Un processus de sensibilisation essentiel
La réussite du projet s’explique non seulement par la qualité des aménagements, mais également par les efforts qui ont été déployés pour sensibiliser la population et répondre aux craintes et aux appréhensions des résidents. Ce processus a été réalisé en quatre étapes (Carbonneau et Méthot-Borduas, 2017) :
- envoi d’une brochure pour expliquer le projet aux résidents directement touchés ;
- rencontre avec les habitants du secteur pour discuter de leurs inquiétudes, notamment de la perte de stationnement sur rue et de l’efficacité du système proposé par rapport au système traditionnel ;
- publication d’un article dans le journal local pour informer le grand public ;
- remise d’un rapport aux citoyens du secteur sur les résultats de l’inspection des installations de plomberie.

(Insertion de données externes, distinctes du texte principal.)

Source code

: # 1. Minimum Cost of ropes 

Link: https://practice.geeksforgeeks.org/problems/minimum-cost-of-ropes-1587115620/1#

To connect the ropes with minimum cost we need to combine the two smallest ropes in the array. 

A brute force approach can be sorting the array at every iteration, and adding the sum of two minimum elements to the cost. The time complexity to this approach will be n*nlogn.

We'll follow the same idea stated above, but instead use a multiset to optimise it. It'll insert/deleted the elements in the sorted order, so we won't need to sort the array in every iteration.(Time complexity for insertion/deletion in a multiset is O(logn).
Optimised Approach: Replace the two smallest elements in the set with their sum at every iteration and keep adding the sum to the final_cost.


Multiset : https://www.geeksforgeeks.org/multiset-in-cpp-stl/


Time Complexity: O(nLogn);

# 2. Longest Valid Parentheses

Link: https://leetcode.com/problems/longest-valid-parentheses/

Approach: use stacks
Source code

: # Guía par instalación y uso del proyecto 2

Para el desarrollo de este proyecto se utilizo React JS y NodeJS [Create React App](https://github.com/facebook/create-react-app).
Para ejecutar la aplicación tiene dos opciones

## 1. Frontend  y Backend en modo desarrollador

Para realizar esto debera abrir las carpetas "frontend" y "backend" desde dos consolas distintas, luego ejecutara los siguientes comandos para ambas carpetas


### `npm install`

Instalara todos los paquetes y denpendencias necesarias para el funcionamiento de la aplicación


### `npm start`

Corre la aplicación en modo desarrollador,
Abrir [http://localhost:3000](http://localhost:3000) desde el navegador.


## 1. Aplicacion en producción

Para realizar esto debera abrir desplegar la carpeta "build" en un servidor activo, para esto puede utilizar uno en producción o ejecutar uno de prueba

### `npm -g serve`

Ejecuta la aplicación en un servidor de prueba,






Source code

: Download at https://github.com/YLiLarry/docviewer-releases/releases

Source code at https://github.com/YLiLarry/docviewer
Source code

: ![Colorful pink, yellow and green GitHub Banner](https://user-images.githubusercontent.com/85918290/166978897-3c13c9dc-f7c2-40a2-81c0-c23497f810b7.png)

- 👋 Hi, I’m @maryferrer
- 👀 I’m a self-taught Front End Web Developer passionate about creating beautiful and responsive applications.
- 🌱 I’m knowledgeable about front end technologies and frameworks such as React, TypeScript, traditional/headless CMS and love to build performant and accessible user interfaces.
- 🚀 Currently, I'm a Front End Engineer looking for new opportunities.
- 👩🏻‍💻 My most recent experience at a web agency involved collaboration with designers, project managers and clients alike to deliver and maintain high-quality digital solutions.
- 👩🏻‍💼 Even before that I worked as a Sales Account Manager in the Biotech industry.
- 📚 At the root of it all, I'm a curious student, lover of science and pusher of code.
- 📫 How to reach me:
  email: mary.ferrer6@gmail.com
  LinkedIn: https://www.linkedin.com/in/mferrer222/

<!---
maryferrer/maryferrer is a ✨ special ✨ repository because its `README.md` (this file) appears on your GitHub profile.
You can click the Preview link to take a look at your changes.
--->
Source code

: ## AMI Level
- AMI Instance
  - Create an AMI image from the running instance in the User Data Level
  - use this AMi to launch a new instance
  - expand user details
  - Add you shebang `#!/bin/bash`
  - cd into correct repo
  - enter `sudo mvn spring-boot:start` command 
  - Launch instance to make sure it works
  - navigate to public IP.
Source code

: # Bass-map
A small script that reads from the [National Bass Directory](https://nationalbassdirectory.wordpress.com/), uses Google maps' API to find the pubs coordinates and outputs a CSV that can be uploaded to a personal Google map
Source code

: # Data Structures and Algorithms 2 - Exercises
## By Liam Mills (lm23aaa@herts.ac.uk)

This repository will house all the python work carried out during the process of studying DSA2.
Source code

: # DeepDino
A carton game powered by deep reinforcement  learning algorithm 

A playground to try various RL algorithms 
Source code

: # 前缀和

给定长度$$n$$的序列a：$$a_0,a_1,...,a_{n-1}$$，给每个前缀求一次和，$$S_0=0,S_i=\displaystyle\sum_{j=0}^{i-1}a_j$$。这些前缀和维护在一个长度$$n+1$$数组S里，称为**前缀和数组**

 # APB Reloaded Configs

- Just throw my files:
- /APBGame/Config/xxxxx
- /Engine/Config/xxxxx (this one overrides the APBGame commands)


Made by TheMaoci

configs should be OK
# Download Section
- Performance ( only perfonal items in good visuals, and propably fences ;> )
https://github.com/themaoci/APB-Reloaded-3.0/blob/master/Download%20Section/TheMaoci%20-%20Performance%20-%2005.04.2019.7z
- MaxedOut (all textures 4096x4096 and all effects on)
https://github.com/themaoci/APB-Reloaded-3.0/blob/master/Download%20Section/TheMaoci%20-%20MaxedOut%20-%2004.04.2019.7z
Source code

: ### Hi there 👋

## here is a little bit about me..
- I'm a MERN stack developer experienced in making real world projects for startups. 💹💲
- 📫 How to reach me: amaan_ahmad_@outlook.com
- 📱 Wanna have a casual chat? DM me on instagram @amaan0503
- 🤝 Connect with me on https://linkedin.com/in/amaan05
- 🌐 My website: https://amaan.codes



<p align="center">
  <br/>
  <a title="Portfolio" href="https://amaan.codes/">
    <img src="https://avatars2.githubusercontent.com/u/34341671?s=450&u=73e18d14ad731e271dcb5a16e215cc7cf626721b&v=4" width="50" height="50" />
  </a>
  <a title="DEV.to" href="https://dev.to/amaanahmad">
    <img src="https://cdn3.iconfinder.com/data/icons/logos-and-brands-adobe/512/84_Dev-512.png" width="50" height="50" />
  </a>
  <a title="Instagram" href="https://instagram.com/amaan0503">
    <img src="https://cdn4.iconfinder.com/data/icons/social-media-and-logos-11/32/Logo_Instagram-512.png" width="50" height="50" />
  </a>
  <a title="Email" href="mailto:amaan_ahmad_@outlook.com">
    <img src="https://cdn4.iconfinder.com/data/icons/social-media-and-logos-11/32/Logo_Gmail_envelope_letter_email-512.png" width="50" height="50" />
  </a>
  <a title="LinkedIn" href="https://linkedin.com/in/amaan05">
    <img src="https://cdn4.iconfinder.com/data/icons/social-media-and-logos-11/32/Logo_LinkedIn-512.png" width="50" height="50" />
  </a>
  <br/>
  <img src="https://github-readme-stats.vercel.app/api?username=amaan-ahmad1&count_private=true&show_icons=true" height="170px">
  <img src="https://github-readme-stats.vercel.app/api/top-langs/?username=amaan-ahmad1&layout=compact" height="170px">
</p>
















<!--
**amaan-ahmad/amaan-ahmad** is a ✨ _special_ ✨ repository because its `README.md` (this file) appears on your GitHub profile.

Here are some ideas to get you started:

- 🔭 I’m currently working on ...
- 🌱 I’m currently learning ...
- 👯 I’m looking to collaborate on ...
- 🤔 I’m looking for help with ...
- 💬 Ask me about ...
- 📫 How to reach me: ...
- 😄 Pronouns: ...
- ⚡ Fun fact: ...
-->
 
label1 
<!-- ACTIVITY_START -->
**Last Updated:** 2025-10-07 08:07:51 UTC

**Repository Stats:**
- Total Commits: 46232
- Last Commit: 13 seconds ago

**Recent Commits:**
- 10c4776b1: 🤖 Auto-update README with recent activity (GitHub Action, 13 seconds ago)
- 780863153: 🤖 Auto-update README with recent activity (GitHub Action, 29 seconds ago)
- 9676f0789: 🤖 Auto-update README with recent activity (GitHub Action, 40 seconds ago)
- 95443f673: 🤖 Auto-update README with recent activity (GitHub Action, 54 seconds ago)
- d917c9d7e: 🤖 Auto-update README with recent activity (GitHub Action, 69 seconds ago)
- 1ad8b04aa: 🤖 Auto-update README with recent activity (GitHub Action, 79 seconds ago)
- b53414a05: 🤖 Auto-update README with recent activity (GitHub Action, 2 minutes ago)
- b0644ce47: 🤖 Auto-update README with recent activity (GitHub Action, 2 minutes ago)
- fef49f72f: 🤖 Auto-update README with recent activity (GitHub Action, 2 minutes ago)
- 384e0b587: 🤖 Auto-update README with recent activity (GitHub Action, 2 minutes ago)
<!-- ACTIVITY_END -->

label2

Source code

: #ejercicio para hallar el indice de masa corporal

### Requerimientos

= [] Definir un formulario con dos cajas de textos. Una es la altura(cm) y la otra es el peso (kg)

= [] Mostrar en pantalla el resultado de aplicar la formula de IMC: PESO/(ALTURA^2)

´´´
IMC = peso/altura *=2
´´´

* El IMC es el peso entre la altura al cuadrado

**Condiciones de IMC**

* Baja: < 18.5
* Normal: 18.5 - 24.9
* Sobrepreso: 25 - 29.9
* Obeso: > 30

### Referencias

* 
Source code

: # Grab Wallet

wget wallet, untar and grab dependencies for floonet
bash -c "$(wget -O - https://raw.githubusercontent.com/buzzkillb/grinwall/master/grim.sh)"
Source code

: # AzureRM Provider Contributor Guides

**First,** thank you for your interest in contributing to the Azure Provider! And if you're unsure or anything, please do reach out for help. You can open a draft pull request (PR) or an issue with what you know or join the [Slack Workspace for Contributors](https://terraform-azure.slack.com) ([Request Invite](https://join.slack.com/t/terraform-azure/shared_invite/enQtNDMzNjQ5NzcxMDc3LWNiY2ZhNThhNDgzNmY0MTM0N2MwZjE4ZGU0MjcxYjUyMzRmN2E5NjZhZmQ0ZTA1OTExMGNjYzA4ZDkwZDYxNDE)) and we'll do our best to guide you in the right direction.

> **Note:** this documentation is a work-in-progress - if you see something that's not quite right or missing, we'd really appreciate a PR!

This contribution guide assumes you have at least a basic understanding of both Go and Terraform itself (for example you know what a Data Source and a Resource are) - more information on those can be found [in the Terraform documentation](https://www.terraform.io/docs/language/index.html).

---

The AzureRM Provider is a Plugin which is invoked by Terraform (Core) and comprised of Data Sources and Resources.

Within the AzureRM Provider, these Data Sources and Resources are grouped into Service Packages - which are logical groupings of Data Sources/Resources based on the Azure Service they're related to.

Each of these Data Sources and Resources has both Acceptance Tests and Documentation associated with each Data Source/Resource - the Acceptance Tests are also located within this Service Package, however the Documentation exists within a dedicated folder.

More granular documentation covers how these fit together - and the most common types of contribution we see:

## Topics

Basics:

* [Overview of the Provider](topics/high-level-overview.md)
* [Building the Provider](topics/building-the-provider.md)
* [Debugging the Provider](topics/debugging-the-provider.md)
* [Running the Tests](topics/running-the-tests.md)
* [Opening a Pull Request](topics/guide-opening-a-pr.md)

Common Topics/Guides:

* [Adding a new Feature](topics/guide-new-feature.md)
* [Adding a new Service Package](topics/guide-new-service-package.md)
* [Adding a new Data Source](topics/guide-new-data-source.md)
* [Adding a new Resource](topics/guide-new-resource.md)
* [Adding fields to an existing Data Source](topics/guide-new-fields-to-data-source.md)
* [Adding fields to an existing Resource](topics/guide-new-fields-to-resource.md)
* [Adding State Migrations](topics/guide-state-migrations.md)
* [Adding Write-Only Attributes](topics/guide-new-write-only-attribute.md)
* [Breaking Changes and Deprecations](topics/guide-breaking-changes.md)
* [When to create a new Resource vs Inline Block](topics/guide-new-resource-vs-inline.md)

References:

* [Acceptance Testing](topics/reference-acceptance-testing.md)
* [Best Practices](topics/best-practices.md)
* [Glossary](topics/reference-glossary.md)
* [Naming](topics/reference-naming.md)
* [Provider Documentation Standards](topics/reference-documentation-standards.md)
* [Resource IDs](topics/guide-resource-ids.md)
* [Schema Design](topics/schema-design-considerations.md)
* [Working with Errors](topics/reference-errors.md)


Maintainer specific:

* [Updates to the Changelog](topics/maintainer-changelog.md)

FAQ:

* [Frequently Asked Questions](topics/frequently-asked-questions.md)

L’efficacité économique, une condition essentielle
En dépit de ses qualités, le projet a suscité des appréhensions importantes. Les citoyens s’inquiétaient notamment des coûts à long terme de l’entretien des végétaux et doutaient de l’efficacité réelle des mesures proposées. Les données recueillies ont toutefois montré que les coûts d’entretien (ménage printanier et mise à niveau) étaient d’environ 9 dollars par mètre linéaire au cours des premières années. Cependant, ceux-ci devraient chuter à environ 5 dollars par mètre linéaire après 15 ans, soit moins que le coût des solutions conventionnelles. En outre, afin de tirer pleinement profit de ces investissements, la Ville prévoyait utiliser ces aménagements comme une pouponnière à végétaux pour d’autres projets à réaliser sur son territoire.
Des ajustements nécessaires
Dès la mise en place du projet, les citoyens étaient impatients que les végétaux atteignent la maturité et une plus grande taille. Cependant, il a fallu enlever les amélanchiers après deux ans à cause des plaintes concernant la réduction de la visibilité en raison de leur dimension. D’autres modifications ont également été effectuées au cours des premières années, comme le déplacement de certaines graminées qui avaient été plantées trop près des entrées charretières et la modification des rayons d’encoignure des entrées charretières pour en faciliter le déneigement.